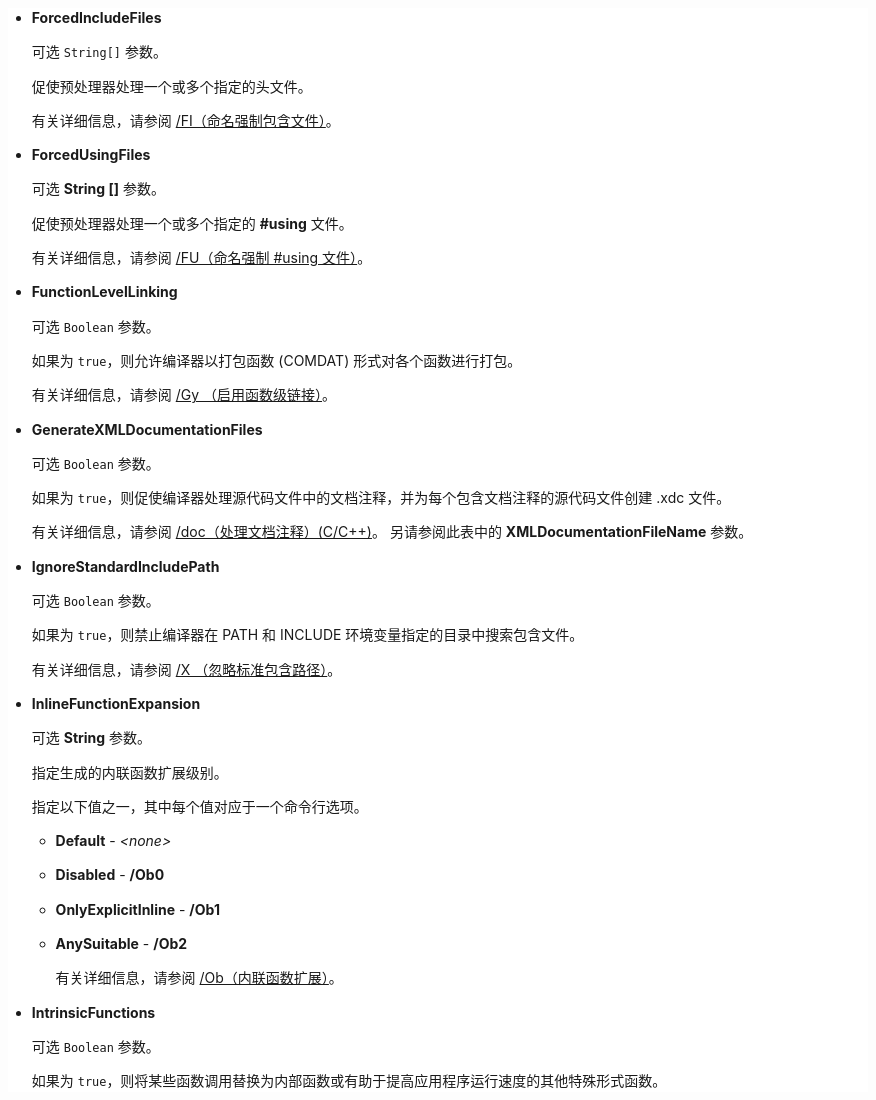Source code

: - **ForcedIncludeFiles**  
  
   可选 `String[]` 参数。  
  
   促使预处理器处理一个或多个指定的头文件。  
  
   有关详细信息，请参阅 [/FI（命名强制包含文件）](http://msdn.microsoft.com/library/07e79577-8152-4df9-a64c-aae08c603397)。  
  
- **ForcedUsingFiles**  
  
   可选 **String []** 参数。  
  
   促使预处理器处理一个或多个指定的 **#using** 文件。  
  
   有关详细信息，请参阅 [/FU（命名强制 #using 文件）](http://msdn.microsoft.com/library/698f8603-457f-435a-baff-5ac9243d6ca1)。  
  
- **FunctionLevelLinking**  
  
   可选 `Boolean` 参数。  
  
   如果为 `true`，则允许编译器以打包函数 (COMDAT) 形式对各个函数进行打包。  
  
   有关详细信息，请参阅 [/Gy （启用函数级链接）](http://msdn.microsoft.com/library/0d3cf14c-ed7d-4ad3-b4b6-104e56f61046)。  
  
- **GenerateXMLDocumentationFiles**  
  
   可选 `Boolean` 参数。  
  
   如果为 `true`，则促使编译器处理源代码文件中的文档注释，并为每个包含文档注释的源代码文件创建 .xdc 文件。  
  
   有关详细信息，请参阅 [/doc（处理文档注释）(C/C++)](http://msdn.microsoft.com/library/b54f7e2c-f28f-4f46-9ed6-0db09be2cc63)。 另请参阅此表中的 **XMLDocumentationFileName** 参数。  
  
- **IgnoreStandardIncludePath**  
  
   可选 `Boolean` 参数。  
  
   如果为 `true`，则禁止编译器在 PATH 和 INCLUDE 环境变量指定的目录中搜索包含文件。  
  
   有关详细信息，请参阅 [/X （忽略标准包含路径）](http://msdn.microsoft.com/library/16bdf2cc-c8dc-46e4-bdcc-f3caeba5e1ef)。  
  
- **InlineFunctionExpansion**  
  
   可选 **String** 参数。  
  
   指定生成的内联函数扩展级别。  
  
   指定以下值之一，其中每个值对应于一个命令行选项。  
  
  - **Default** - *\<none>*  
  
  - **Disabled** - **/Ob0**  
  
  - **OnlyExplicitInline** - **/Ob1**  
  
  - **AnySuitable** - **/Ob2**  
  
    有关详细信息，请参阅 [/Ob（内联函数扩展）](http://msdn.microsoft.com/library/f134e6df-e939-4980-a01d-47425dbc562a)。  
  
- **IntrinsicFunctions**  
  
   可选 `Boolean` 参数。  
  
   如果为 `true`，则将某些函数调用替换为内部函数或有助于提高应用程序运行速度的其他特殊形式函数。  
  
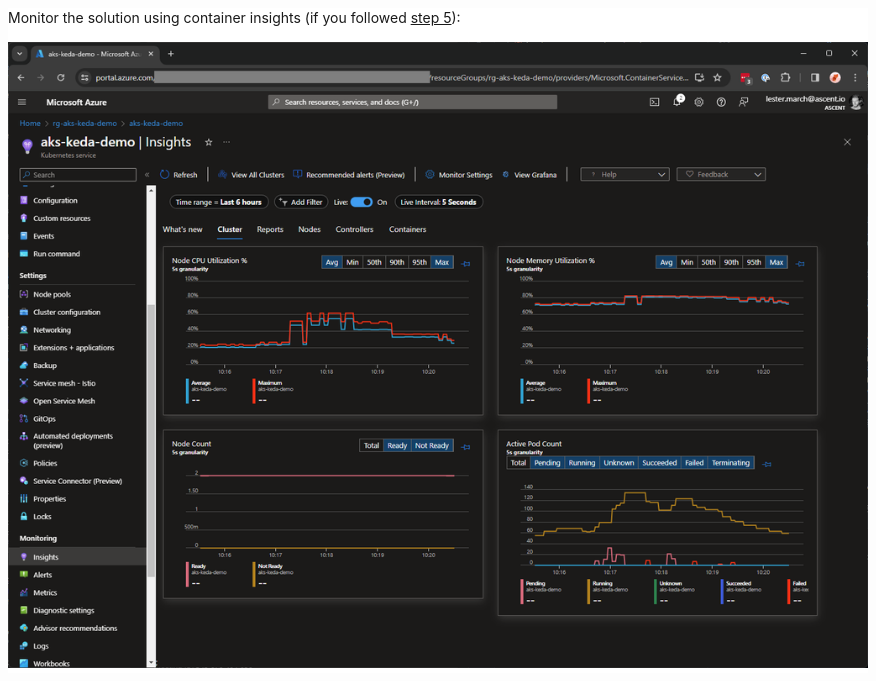 Monitor the solution using container insights (if you followed [step 5](#optional-5-monitoring)):

![image](images/demo-aks-keda-10-3-monitoring-container-insights.png)
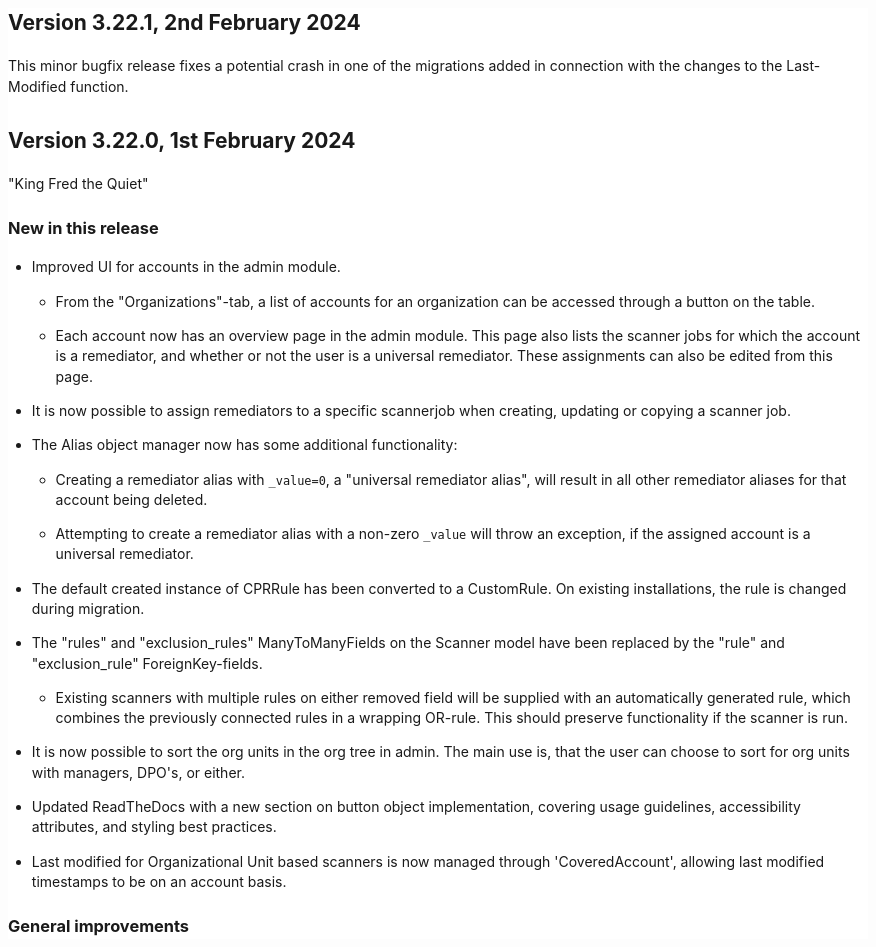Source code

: ## Version 3.22.1, 2nd February 2024

This minor bugfix release fixes a potential crash in one of the migrations
added in connection with the changes to the Last-Modified function.

## Version 3.22.0, 1st February 2024

"King Fred the Quiet"

### New in this release

- Improved UI for accounts in the admin module.

  - From the "Organizations"-tab, a list of accounts for an organization can be
    accessed through a button on the table.

  - Each account now has an overview page in the admin module. This page also
    lists the scanner jobs for which the account is a remediator, and whether
    or not the user is a universal remediator. These assignments can also be
    edited from this page.

- It is now possible to assign remediators to a specific scannerjob when
  creating, updating or copying a scanner job.

- The Alias object manager now has some additional functionality:

  - Creating a remediator alias with `_value=0`, a "universal remediator 
    alias", will result in all other remediator aliases for that account being
    deleted.

  - Attempting to create a remediator alias with a non-zero `_value` will throw
    an exception, if the assigned account is a universal remediator.

- The default created instance of CPRRule has been converted to a CustomRule.
  On existing installations, the rule is changed during migration.

- The "rules" and "exclusion_rules" ManyToManyFields on the Scanner model have
  been replaced by the "rule" and "exclusion_rule" ForeignKey-fields.

  - Existing scanners with multiple rules on either removed field will be
    supplied with an automatically generated rule, which combines the
    previously connected rules in a wrapping OR-rule. This should preserve
    functionality if the scanner is run.

- It is now possible to sort the org units in the org tree in admin. The main 
  use is, that the user can choose to sort for org units with managers, DPO's,
  or either.

- Updated ReadTheDocs with a new section on button object implementation, 
  covering usage guidelines, accessibility attributes, and styling best practices.

- Last modified for Organizational Unit based scanners is now managed through 'CoveredAccount',
allowing last modified timestamps to be on an account basis.

### General improvements
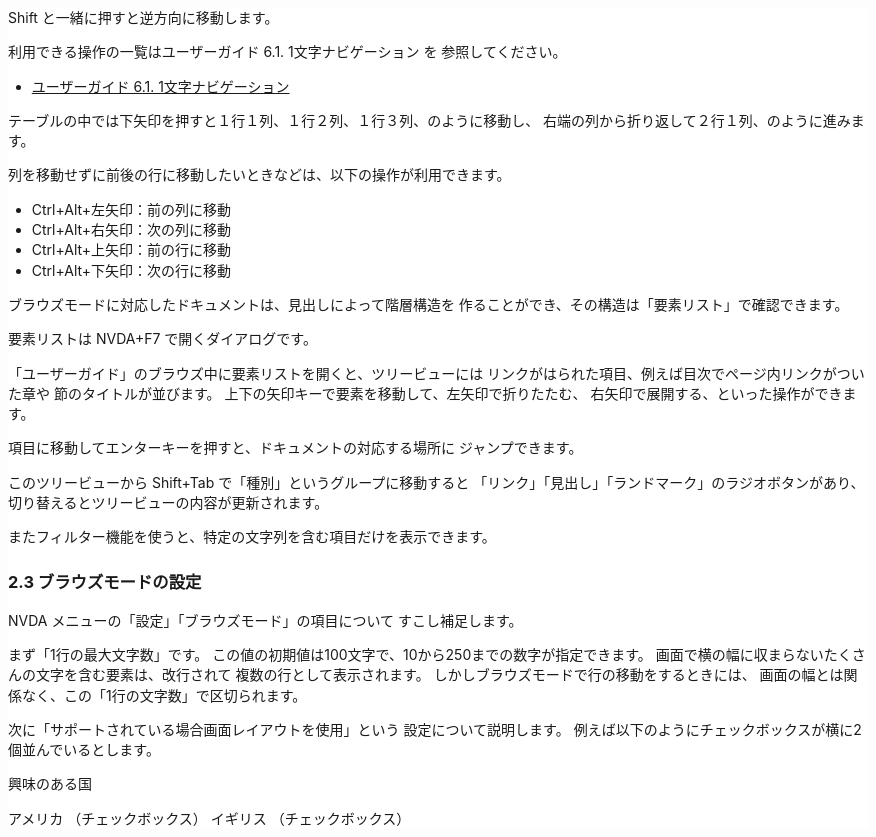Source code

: Shift と一緒に押すと逆方向に移動します。

利用できる操作の一覧はユーザーガイド 6.1. 1文字ナビゲーション を
参照してください。

- [ユーザーガイド 6.1. 1文字ナビゲーション](http://www.nvda.jp/nvda2016.2jp/ja/userGuide.html#toc41)

テーブルの中では下矢印を押すと１行１列、１行２列、１行３列、のように移動し、
右端の列から折り返して２行１列、のように進みます。

列を移動せずに前後の行に移動したいときなどは、以下の操作が利用できます。

- Ctrl+Alt+左矢印：前の列に移動
- Ctrl+Alt+右矢印：次の列に移動
- Ctrl+Alt+上矢印：前の行に移動
- Ctrl+Alt+下矢印：次の行に移動 	

ブラウズモードに対応したドキュメントは、見出しによって階層構造を
作ることができ、その構造は「要素リスト」で確認できます。

要素リストは NVDA+F7 で開くダイアログです。

「ユーザーガイド」のブラウズ中に要素リストを開くと、ツリービューには
リンクがはられた項目、例えば目次でページ内リンクがついた章や
節のタイトルが並びます。
上下の矢印キーで要素を移動して、左矢印で折りたたむ、
右矢印で展開する、といった操作ができます。

項目に移動してエンターキーを押すと、ドキュメントの対応する場所に
ジャンプできます。

このツリービューから Shift+Tab で「種別」というグループに移動すると
「リンク」「見出し」「ランドマーク」のラジオボタンがあり、
切り替えるとツリービューの内容が更新されます。

またフィルター機能を使うと、特定の文字列を含む項目だけを表示できます。


### 2.3 ブラウズモードの設定

NVDA メニューの「設定」「ブラウズモード」の項目について
すこし補足します。

まず「1行の最大文字数」です。
この値の初期値は100文字で、10から250までの数字が指定できます。
画面で横の幅に収まらないたくさんの文字を含む要素は、改行されて
複数の行として表示されます。
しかしブラウズモードで行の移動をするときには、
画面の幅とは関係なく、この「1行の文字数」で区切られます。

次に「サポートされている場合画面レイアウトを使用」という
設定について説明します。
例えば以下のようにチェックボックスが横に2個並んでいるとします。


興味のある国

アメリカ （チェックボックス） イギリス （チェックボックス）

--

Problem to work on:
Pictures in the records should not appear in your copy, but everything else must be transcribed exactly.

Written response:
Source code

: - **ForcedIncludeFiles**  
  
   可选 `String[]` 参数。  
  
   促使预处理器处理一个或多个指定的头文件。  
  
   有关详细信息，请参阅 [/FI（命名强制包含文件）](http://msdn.microsoft.com/library/07e79577-8152-4df9-a64c-aae08c603397)。  
  
- **ForcedUsingFiles**  
  
   可选 **String []** 参数。  
  
   促使预处理器处理一个或多个指定的 **#using** 文件。  
  
   有关详细信息，请参阅 [/FU（命名强制 #using 文件）](http://msdn.microsoft.com/library/698f8603-457f-435a-baff-5ac9243d6ca1)。  
  
- **FunctionLevelLinking**  
  
   可选 `Boolean` 参数。  
  
   如果为 `true`，则允许编译器以打包函数 (COMDAT) 形式对各个函数进行打包。  
  
   有关详细信息，请参阅 [/Gy （启用函数级链接）](http://msdn.microsoft.com/library/0d3cf14c-ed7d-4ad3-b4b6-104e56f61046)。  
  
- **GenerateXMLDocumentationFiles**  
  
   可选 `Boolean` 参数。  
  
   如果为 `true`，则促使编译器处理源代码文件中的文档注释，并为每个包含文档注释的源代码文件创建 .xdc 文件。  
  
   有关详细信息，请参阅 [/doc（处理文档注释）(C/C++)](http://msdn.microsoft.com/library/b54f7e2c-f28f-4f46-9ed6-0db09be2cc63)。 另请参阅此表中的 **XMLDocumentationFileName** 参数。  
  
- **IgnoreStandardIncludePath**  
  
   可选 `Boolean` 参数。  
  
   如果为 `true`，则禁止编译器在 PATH 和 INCLUDE 环境变量指定的目录中搜索包含文件。  
  
   有关详细信息，请参阅 [/X （忽略标准包含路径）](http://msdn.microsoft.com/library/16bdf2cc-c8dc-46e4-bdcc-f3caeba5e1ef)。  
  
- **InlineFunctionExpansion**  
  
   可选 **String** 参数。  
  
   指定生成的内联函数扩展级别。  
  
   指定以下值之一，其中每个值对应于一个命令行选项。  
  
  - **Default** - *\<none>*  
  
  - **Disabled** - **/Ob0**  
  
  - **OnlyExplicitInline** - **/Ob1**  
  
  - **AnySuitable** - **/Ob2**  
  
    有关详细信息，请参阅 [/Ob（内联函数扩展）](http://msdn.microsoft.com/library/f134e6df-e939-4980-a01d-47425dbc562a)。  
  
- **IntrinsicFunctions**  
  
   可选 `Boolean` 参数。  
  
   如果为 `true`，则将某些函数调用替换为内部函数或有助于提高应用程序运行速度的其他特殊形式函数。  
  
 Monitor the solution using container insights (if you followed [step 5](#optional-5-monitoring)):

![image](images/demo-aks-keda-10-3-monitoring-container-insights.png)
Source code

: ## Version 3.22.1, 2nd February 2024

This minor bugfix release fixes a potential crash in one of the migrations
added in connection with the changes to the Last-Modified function.

## Version 3.22.0, 1st February 2024

"King Fred the Quiet"

### New in this release

- Improved UI for accounts in the admin module.

  - From the "Organizations"-tab, a list of accounts for an organization can be
    accessed through a button on the table.

  - Each account now has an overview page in the admin module. This page also
    lists the scanner jobs for which the account is a remediator, and whether
    or not the user is a universal remediator. These assignments can also be
    edited from this page.

- It is now possible to assign remediators to a specific scannerjob when
  creating, updating or copying a scanner job.

- The Alias object manager now has some additional functionality:

  - Creating a remediator alias with `_value=0`, a "universal remediator 
    alias", will result in all other remediator aliases for that account being
    deleted.

  - Attempting to create a remediator alias with a non-zero `_value` will throw
    an exception, if the assigned account is a universal remediator.

- The default created instance of CPRRule has been converted to a CustomRule.
  On existing installations, the rule is changed during migration.

- The "rules" and "exclusion_rules" ManyToManyFields on the Scanner model have
  been replaced by the "rule" and "exclusion_rule" ForeignKey-fields.

  - Existing scanners with multiple rules on either removed field will be
    supplied with an automatically generated rule, which combines the
    previously connected rules in a wrapping OR-rule. This should preserve
    functionality if the scanner is run.

- It is now possible to sort the org units in the org tree in admin. The main 
  use is, that the user can choose to sort for org units with managers, DPO's,
  or either.

- Updated ReadTheDocs with a new section on button object implementation, 
  covering usage guidelines, accessibility attributes, and styling best practices.

- Last modified for Organizational Unit based scanners is now managed through 'CoveredAccount',
allowing last modified timestamps to be on an account basis.

### General improvements
Source code

: Shift と一緒に押すと逆方向に移動します。

利用できる操作の一覧はユーザーガイド 6.1. 1文字ナビゲーション を
参照してください。

- [ユーザーガイド 6.1. 1文字ナビゲーション](http://www.nvda.jp/nvda2016.2jp/ja/userGuide.html#toc41)

テーブルの中では下矢印を押すと１行１列、１行２列、１行３列、のように移動し、
右端の列から折り返して２行１列、のように進みます。

列を移動せずに前後の行に移動したいときなどは、以下の操作が利用できます。

- Ctrl+Alt+左矢印：前の列に移動
- Ctrl+Alt+右矢印：次の列に移動
- Ctrl+Alt+上矢印：前の行に移動
- Ctrl+Alt+下矢印：次の行に移動 	

ブラウズモードに対応したドキュメントは、見出しによって階層構造を
作ることができ、その構造は「要素リスト」で確認できます。

要素リストは NVDA+F7 で開くダイアログです。

「ユーザーガイド」のブラウズ中に要素リストを開くと、ツリービューには
リンクがはられた項目、例えば目次でページ内リンクがついた章や
節のタイトルが並びます。
上下の矢印キーで要素を移動して、左矢印で折りたたむ、
右矢印で展開する、といった操作ができます。

項目に移動してエンターキーを押すと、ドキュメントの対応する場所に
ジャンプできます。

このツリービューから Shift+Tab で「種別」というグループに移動すると
「リンク」「見出し」「ランドマーク」のラジオボタンがあり、
切り替えるとツリービューの内容が更新されます。

またフィルター機能を使うと、特定の文字列を含む項目だけを表示できます。


### 2.3 ブラウズモードの設定

NVDA メニューの「設定」「ブラウズモード」の項目について
すこし補足します。

まず「1行の最大文字数」です。
この値の初期値は100文字で、10から250までの数字が指定できます。
画面で横の幅に収まらないたくさんの文字を含む要素は、改行されて
複数の行として表示されます。
しかしブラウズモードで行の移動をするときには、
画面の幅とは関係なく、この「1行の文字数」で区切られます。

次に「サポートされている場合画面レイアウトを使用」という
設定について説明します。
例えば以下のようにチェックボックスが横に2個並んでいるとします。


興味のある国

アメリカ （チェックボックス） イギリス （チェックボックス）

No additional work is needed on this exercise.